The plans for an airport at Agua Dulce began in 1958. Aircraft modification engineer Robert W. Lillibridge and Northrop test pilot Errol Williams purchased the vacant acreage for the airport. The costs of subsequent improvements were financed by millionaire businessman Jim Annin. A special permit to begin building was required. On October 27, 1959, special permit case No. 1404-(5) was granted by the Regional Planning Commission of Los Angeles County. In the 1990s, local residents fought an attempt by Los Angeles County to buy the airpark and convert it to a regional airport. In October 2005, former airport owner Barry Kirschner sold the property to Wayne and Connie Spears, owners of Spears Manufacturing and Spears Motorsports.

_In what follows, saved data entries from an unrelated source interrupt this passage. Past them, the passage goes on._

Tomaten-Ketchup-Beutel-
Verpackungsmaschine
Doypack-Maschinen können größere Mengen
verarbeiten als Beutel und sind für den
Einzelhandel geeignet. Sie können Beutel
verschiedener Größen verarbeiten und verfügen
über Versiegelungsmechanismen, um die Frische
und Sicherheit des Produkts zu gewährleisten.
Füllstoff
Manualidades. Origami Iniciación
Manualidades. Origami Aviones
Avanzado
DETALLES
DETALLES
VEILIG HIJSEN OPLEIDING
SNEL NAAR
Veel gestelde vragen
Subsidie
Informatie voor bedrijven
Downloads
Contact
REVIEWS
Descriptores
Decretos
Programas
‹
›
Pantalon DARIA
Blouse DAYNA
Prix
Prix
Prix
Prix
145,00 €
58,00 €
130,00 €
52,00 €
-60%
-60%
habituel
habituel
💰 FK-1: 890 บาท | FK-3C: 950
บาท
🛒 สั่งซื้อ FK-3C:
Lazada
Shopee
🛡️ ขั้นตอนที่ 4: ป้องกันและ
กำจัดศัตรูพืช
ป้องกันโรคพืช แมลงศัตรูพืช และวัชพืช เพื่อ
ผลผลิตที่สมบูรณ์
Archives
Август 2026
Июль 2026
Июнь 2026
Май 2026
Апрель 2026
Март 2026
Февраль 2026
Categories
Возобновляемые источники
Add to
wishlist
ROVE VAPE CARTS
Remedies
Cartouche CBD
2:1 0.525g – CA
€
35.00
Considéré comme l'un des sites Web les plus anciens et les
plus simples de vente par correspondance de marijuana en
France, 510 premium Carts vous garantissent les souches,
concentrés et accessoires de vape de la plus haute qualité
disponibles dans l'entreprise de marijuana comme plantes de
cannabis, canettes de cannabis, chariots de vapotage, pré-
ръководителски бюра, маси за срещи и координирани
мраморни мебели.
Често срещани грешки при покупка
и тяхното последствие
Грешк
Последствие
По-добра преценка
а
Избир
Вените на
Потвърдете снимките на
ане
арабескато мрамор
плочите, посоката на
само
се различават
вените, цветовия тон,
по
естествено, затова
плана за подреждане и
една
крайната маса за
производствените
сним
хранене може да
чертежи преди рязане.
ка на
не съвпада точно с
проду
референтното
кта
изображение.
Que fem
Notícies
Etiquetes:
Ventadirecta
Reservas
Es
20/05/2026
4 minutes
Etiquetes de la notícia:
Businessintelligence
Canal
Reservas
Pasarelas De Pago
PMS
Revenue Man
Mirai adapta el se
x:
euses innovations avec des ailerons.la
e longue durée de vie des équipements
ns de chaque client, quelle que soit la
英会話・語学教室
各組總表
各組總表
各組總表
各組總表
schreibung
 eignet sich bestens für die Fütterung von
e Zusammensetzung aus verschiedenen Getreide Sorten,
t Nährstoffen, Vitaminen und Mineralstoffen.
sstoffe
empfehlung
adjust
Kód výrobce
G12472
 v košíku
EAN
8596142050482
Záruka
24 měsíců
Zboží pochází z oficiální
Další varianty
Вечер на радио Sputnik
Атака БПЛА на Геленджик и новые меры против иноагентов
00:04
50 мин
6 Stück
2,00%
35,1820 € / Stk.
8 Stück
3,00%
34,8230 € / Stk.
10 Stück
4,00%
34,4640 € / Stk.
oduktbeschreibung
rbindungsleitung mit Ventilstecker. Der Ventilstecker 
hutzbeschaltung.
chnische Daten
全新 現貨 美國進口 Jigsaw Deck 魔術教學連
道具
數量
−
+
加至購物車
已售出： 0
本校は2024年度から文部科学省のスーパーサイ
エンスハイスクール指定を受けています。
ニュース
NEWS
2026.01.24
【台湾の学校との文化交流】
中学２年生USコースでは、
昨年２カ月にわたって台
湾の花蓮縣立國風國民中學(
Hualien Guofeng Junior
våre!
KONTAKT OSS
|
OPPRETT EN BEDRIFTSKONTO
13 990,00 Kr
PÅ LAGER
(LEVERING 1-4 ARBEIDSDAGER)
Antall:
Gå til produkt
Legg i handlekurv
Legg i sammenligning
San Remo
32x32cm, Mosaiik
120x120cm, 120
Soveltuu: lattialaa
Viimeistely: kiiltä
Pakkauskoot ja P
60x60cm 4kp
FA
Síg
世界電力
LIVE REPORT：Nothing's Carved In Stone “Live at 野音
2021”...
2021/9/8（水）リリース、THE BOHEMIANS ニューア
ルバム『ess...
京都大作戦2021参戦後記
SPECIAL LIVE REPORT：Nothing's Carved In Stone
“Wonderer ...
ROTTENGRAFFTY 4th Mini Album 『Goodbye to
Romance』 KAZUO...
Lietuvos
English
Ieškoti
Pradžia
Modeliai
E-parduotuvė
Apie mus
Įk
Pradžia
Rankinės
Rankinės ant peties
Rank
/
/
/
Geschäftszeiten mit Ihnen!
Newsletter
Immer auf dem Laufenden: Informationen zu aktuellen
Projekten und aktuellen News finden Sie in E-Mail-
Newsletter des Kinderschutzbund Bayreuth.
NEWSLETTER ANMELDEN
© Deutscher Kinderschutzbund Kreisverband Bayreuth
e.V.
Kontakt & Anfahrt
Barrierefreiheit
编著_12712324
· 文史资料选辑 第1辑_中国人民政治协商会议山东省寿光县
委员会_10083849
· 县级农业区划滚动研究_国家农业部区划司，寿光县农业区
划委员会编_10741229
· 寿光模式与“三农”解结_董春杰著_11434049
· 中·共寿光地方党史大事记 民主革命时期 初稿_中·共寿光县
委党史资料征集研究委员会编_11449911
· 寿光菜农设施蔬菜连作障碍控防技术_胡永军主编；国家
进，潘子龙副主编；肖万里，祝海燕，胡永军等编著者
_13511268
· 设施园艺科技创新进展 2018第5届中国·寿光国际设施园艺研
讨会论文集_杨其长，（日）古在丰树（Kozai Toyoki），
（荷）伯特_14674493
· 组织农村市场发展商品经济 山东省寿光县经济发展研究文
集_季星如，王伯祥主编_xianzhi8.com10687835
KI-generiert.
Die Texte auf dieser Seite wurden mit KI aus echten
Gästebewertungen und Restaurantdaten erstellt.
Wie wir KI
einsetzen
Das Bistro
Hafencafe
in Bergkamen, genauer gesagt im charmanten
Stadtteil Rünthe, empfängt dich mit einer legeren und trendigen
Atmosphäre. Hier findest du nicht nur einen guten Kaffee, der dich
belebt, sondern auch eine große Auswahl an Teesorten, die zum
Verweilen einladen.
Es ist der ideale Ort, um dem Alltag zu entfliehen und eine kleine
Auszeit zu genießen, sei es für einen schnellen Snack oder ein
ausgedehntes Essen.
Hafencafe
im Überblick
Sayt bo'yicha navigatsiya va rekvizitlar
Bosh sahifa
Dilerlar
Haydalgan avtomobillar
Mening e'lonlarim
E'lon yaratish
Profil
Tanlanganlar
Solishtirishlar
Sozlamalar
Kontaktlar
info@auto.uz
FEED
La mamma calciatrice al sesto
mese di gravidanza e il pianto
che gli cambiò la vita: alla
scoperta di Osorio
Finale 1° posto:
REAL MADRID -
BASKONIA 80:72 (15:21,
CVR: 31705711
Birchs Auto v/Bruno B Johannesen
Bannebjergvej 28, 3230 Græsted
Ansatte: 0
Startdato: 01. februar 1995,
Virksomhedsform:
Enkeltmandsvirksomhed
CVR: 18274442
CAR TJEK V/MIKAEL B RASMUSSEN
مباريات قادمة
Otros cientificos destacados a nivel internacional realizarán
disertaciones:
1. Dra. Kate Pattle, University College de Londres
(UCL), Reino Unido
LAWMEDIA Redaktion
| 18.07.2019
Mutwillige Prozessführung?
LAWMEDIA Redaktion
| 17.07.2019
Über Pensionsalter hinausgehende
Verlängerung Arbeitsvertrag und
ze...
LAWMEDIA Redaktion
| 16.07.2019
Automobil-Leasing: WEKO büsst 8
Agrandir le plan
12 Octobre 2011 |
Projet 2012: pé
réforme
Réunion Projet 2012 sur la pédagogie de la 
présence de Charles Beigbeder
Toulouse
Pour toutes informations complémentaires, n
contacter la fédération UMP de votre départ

== Facilities and aircraft ==
Agua Dulce Airpark covers an area of 108 acre which contains one asphalt paved runway (4/22) measuring 4,600 x 50 ft (1,402 x 15 m). For the 12-month period ending May 15, 2006, the airport had 2,880 aircraft operations: 62% transient general aviation and
38% local general aviation.

== In popular culture ==
The airport has been used as a filming location for projects including:
- The 1983 video for the "Weird Al" Yankovic song "I Love Rocky Road" was filmed at this airport.
- The Macgyver TV series used the airport as the "Sparrow Ridge Airport", Arizona, in Season 1, episode 7, "Last Stand" (1985).
- In the 1989 film The Wizard, the Power Glove scene was filmed at the airport.
- For the 1997 film Fire Down Below, a gas station/minimart set was built on the runway.
- The Roswell TV series used this in at least five episodes, over three seasons (1999–2002): the gas station and the cafe exterior in season 1, the airport as a background and the interior of the cafe in season 2, and the hill that faces the runway in season 3. The view in the distance was used as a distant shot of the town of Roswell in promotional materials.
- The final act of the 200th episode of the TV series Bones (Season 10, 2014) was filmed at the airport.
- Ford v Ferrari, the 2019 film, built a structure to represent the grandstands and the pits at Le Mans.
- NCIS episode "Her" (Season 23: episode 10) filmed the closing segment of Bishop's departure.